Sizin gibi aydınlar gidecekleri yerlerde başlıbaşına bir dünya
yaratabilirler.
Ülkenin bir yerinde değil. birçok yerlerinde ilim merkezleri kurmalıyız.
Başkent nerede olmalı? Ben böyle bir konunun tartışılmasını bile yersiz buluyorum.
İstanbul'un durumundan bahsettiniz, İstanbul başkent olmayınca kendi büyüklüğü
oranında bir idare şekline sahip olacaktır. Fakat hiçbir zaman özel bir statüye
bağlanmayacaktır. İstanbul'da hâlâ yabancı asker ve donanması varken bu tartışmalar
doğru değildir.
ATATÜRK — Bir de nüfus sorununa değinildi. Gerçekten
de nüfusumuz topraklarımıza göre çok az. Bunun nedeni açıktır. Önceleri büyük
imparatorluklar peşinde koştuk. Ülkeler ele geçirdik. Dünya'yı almak istedik.
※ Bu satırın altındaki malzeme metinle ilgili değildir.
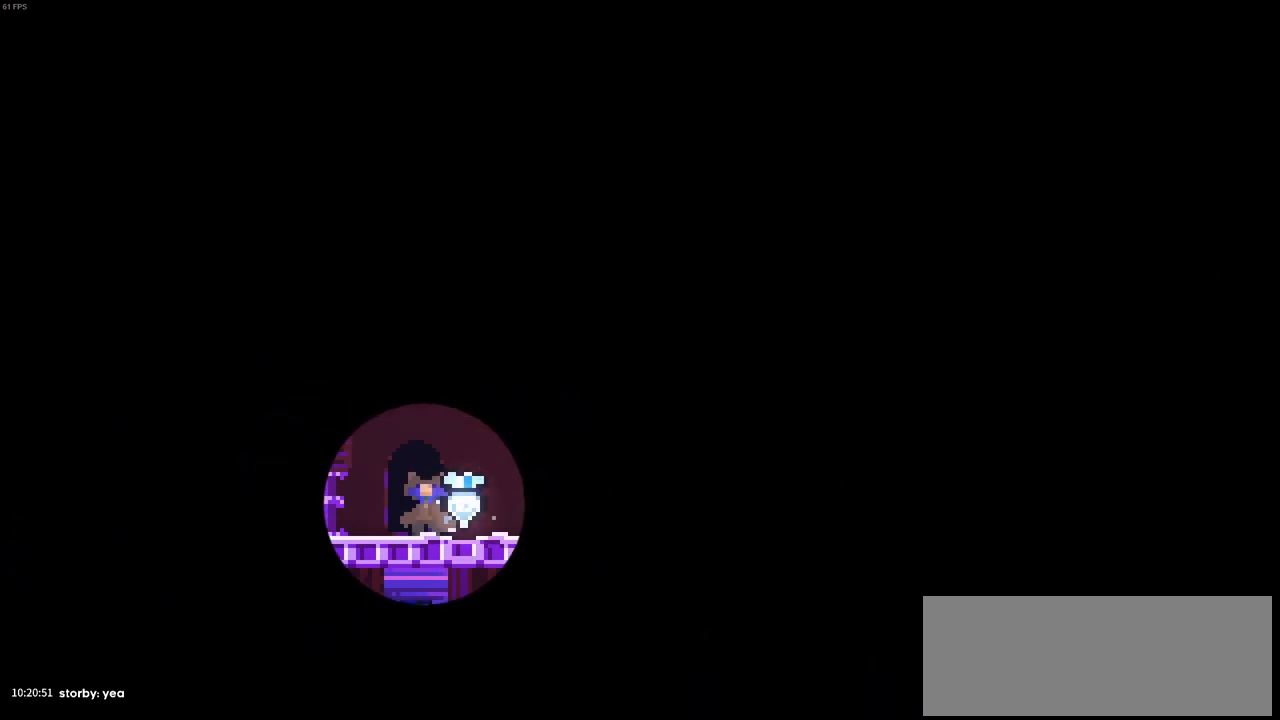
{"keys": [], "events": []}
Her işgal ettiğimiz ülkeye Anadolu halkını gönderdik. Oralarda öldürttük.
Avrupa'nın bir bölümünü, Mısır'ı, Irak'ı. Hicaz'ı ve Yemen'i savunma ve korumak
için kimbilir ne kadar Türk gencini öldürttük.
Şimdi bu durumu düzeltmek için sosyal önlemler alacağız. Dışardan göçmen
getireceğiz. Askerlik süresini kısaltacağız. İnsan gücü yerine makinaya yer vereceğiz.
ERMENİLERE
TOPRAK VERİLMEZ
İLERİ — Paşam,
bir de Ermenilerin yurt sorunu var. Onlara toprak verilmezse, şuraya - buraya
grup grup gelebilecekler mi?
ATATÜRK — Bunu önleyemeyiz. Bu toprakları sadece
Ermeniler istemiyor1ar. Gildaniler, Asurlar, daha bilmem kimler bu hevesteler.
Eğer hepsine toprak vermeye kalksak, bizim elimizde kalmaz. Bizden o kadar çok
şey istiyorlar ki...
Efendim, önemli sorunlardan biri de Millet Meclisi'ndeki gruplar ve akımlar...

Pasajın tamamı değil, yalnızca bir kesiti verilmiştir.